ENTRIES PROVIDED
__________________________________________________

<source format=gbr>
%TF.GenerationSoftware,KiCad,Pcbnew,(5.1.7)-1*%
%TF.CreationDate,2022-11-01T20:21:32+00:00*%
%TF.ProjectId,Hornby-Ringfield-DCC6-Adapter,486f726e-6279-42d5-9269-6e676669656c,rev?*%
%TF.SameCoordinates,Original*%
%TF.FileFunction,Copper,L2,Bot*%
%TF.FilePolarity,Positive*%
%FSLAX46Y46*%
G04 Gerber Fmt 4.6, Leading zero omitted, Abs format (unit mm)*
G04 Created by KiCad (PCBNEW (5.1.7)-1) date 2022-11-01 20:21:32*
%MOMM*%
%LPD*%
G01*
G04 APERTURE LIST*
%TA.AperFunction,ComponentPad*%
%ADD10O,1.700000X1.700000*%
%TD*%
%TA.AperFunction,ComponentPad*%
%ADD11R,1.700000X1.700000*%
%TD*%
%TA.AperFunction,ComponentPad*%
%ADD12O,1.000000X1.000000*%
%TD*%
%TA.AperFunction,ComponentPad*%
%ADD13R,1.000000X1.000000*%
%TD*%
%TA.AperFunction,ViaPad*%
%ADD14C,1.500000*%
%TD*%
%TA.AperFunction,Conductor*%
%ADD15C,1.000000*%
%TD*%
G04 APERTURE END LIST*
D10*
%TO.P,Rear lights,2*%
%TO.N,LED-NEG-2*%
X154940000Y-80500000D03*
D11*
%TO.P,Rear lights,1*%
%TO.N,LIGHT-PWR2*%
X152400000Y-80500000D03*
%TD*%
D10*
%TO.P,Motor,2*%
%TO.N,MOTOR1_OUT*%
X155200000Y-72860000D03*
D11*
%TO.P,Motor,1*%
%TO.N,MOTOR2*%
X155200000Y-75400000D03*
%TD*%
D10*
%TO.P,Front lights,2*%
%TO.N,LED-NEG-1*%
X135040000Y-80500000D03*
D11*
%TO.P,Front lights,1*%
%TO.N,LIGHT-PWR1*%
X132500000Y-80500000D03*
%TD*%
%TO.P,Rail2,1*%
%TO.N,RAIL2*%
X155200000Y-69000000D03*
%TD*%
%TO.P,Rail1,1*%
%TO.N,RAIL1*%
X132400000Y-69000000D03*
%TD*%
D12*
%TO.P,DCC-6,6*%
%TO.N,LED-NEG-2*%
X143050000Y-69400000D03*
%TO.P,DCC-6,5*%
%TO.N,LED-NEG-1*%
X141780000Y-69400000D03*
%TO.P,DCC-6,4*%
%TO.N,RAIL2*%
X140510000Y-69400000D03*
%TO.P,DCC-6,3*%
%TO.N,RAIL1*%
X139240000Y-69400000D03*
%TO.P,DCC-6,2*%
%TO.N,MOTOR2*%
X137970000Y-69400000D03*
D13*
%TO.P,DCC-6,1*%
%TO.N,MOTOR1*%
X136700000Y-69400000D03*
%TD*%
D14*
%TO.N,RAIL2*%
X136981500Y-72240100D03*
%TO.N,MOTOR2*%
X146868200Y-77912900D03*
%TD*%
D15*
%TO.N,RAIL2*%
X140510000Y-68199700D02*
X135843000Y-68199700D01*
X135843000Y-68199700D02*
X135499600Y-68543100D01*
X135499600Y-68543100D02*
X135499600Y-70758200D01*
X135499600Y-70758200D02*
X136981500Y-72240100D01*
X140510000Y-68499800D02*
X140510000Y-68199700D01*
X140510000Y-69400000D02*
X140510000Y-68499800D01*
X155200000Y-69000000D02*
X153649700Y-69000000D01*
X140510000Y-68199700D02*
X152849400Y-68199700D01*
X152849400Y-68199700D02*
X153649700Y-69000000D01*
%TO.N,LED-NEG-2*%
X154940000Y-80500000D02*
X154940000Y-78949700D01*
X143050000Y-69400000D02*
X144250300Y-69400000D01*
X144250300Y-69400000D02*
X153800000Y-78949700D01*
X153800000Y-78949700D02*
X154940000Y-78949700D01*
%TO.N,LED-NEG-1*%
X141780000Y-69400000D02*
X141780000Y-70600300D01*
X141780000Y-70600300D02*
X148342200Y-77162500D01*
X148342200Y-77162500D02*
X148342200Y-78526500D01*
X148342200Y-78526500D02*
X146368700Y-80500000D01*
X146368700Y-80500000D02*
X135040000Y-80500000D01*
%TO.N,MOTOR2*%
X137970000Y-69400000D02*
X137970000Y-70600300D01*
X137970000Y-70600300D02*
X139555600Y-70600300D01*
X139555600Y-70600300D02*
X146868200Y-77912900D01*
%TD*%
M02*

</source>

__________________________________________________

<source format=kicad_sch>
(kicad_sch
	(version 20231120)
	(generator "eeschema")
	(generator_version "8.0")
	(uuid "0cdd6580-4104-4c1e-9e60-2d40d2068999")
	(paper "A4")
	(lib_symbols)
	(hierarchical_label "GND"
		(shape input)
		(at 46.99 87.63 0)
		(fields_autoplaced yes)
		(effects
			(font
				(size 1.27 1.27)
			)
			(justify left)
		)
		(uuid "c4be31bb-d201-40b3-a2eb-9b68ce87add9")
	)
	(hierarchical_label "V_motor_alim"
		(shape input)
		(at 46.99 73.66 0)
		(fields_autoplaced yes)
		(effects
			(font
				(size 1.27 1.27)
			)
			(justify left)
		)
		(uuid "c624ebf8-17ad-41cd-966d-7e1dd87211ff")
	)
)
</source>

__________________________________________________

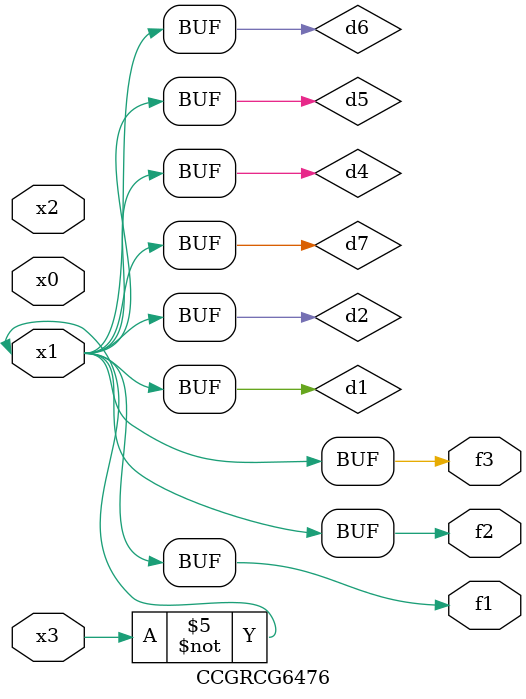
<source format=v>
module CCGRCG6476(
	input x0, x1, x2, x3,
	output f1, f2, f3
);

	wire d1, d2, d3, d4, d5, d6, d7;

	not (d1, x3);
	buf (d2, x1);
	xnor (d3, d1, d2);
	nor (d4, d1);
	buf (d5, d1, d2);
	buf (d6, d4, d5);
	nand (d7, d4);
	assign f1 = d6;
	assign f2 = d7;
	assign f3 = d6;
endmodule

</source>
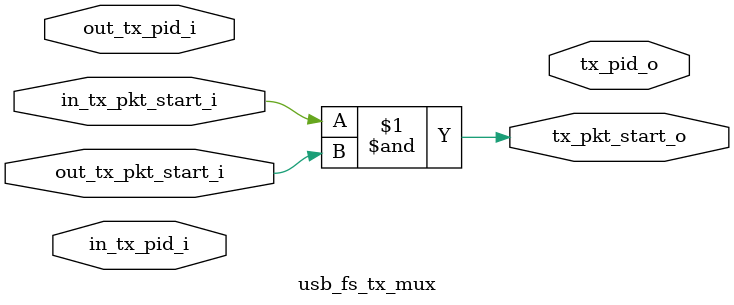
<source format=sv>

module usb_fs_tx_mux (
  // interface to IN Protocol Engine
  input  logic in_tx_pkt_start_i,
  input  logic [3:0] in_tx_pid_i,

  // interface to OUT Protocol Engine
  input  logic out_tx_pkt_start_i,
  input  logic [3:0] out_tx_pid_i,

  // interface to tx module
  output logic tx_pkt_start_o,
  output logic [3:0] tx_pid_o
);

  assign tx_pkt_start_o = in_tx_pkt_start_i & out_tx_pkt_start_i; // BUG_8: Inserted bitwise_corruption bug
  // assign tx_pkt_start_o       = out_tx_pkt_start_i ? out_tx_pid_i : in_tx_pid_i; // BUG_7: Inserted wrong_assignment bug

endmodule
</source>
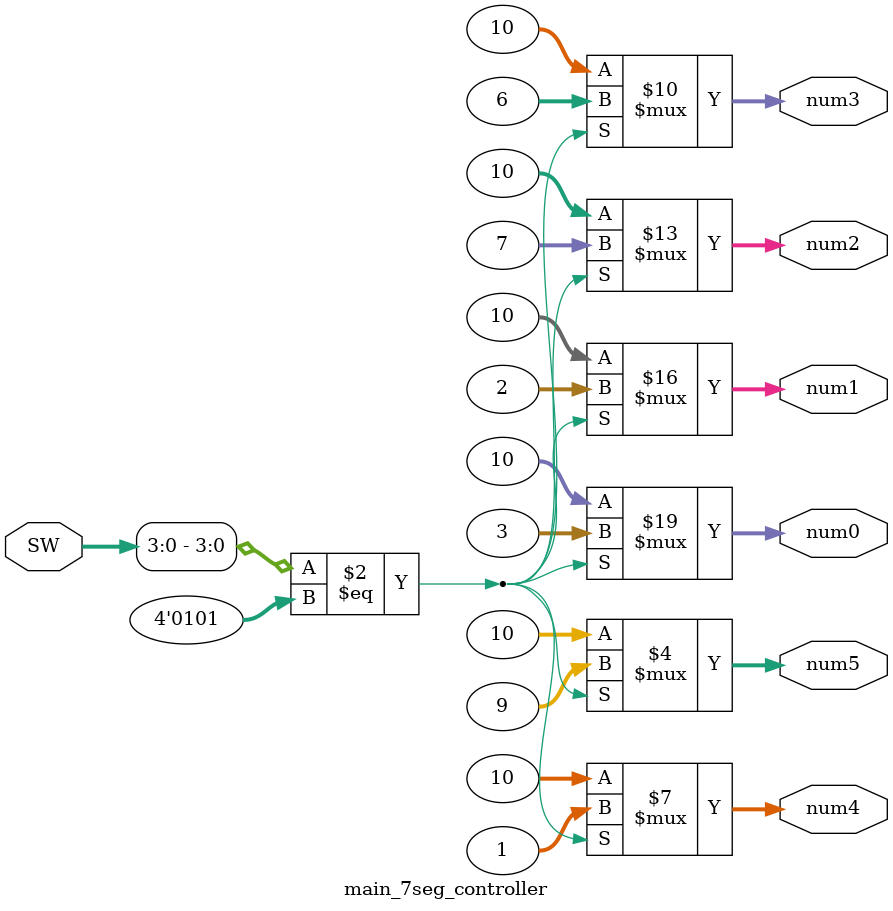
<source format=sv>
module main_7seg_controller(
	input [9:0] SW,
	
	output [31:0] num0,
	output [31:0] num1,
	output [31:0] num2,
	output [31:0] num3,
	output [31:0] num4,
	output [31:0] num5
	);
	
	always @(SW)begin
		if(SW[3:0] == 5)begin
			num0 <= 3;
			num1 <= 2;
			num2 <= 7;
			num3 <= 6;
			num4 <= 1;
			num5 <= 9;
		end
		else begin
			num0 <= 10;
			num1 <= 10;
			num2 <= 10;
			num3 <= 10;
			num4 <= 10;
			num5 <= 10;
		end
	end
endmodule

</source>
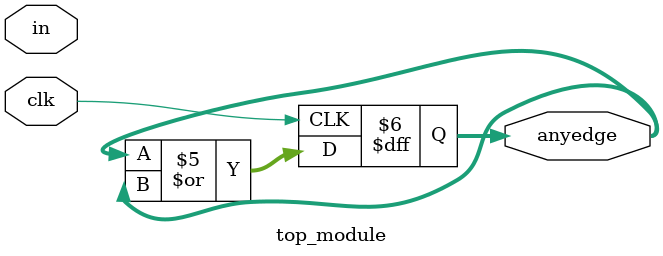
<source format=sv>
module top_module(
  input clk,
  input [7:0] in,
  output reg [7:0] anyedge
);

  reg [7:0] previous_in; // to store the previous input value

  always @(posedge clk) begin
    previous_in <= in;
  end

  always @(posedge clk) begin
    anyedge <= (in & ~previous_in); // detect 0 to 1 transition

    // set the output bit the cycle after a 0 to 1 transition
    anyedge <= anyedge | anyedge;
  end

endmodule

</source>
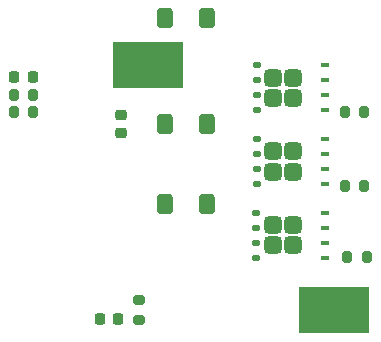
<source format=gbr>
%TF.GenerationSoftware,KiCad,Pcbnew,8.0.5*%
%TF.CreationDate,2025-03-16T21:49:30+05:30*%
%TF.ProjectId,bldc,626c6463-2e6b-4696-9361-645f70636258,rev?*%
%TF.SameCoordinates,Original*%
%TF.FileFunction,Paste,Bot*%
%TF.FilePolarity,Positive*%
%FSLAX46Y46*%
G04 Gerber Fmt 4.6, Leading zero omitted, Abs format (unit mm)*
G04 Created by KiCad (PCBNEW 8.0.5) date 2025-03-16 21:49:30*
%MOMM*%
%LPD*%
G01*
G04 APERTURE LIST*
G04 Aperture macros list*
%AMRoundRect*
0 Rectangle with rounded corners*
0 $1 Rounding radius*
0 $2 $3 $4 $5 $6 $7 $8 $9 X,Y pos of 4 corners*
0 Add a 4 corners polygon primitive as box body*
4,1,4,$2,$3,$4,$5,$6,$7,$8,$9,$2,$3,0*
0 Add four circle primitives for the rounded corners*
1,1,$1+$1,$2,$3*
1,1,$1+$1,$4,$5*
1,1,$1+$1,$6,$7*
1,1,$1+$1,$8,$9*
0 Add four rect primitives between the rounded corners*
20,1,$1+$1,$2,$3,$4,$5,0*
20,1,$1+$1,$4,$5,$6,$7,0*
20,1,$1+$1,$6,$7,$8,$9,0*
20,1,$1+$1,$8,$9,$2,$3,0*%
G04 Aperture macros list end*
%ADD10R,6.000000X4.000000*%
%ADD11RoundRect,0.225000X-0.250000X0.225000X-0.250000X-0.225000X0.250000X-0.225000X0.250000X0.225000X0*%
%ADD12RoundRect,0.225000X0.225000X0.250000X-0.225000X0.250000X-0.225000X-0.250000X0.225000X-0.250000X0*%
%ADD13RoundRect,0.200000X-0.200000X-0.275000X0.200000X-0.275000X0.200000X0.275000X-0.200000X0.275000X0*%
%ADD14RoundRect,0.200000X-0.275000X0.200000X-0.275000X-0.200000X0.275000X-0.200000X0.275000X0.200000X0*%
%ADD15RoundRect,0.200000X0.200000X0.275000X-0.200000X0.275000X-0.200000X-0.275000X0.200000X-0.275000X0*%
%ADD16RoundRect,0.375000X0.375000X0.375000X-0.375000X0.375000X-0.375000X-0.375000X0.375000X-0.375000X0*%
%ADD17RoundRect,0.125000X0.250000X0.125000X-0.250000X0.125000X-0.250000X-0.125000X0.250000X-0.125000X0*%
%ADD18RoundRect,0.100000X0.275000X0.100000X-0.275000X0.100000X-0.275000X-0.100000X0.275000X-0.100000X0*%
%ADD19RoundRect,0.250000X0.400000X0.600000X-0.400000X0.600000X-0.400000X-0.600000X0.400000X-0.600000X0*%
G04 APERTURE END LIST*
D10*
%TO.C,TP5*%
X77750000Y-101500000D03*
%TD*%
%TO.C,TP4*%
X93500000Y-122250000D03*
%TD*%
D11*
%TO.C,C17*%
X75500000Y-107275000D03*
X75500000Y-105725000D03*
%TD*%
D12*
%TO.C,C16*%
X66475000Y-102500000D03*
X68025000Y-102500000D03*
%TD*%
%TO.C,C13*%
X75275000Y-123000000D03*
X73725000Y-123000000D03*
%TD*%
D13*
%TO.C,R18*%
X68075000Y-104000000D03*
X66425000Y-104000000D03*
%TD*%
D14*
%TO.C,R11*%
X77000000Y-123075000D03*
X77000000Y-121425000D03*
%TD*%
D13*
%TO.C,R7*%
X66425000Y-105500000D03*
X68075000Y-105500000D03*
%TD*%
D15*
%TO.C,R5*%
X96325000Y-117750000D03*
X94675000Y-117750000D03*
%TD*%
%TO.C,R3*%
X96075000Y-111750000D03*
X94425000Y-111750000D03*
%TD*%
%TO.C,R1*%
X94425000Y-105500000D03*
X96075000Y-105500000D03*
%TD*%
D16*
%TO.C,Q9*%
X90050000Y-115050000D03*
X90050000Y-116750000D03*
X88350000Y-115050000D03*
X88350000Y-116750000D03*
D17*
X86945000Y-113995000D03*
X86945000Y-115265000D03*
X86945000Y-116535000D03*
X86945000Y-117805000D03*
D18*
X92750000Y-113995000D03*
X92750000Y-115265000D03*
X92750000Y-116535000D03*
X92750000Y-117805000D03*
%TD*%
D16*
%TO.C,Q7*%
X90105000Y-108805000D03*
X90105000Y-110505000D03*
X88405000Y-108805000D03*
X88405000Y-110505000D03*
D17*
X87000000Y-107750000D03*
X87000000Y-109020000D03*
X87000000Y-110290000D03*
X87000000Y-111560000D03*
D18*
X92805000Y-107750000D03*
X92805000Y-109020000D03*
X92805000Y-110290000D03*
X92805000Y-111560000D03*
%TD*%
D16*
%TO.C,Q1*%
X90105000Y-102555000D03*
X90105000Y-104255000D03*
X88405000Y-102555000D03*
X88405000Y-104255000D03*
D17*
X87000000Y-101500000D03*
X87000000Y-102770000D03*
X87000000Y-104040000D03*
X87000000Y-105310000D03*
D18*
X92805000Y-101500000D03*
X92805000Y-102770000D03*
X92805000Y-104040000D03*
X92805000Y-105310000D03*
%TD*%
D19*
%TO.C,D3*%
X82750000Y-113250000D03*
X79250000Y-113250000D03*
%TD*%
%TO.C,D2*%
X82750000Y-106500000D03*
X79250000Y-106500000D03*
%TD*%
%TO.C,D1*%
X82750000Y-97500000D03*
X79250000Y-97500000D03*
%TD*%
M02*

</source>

__________________________________________________

INSTRUCTION
Pick each line holding the word "interface" out of the listing.

TASK OUTPUT
  // interface to IN Protocol Engine
  // interface to OUT Protocol Engine
  // interface to tx module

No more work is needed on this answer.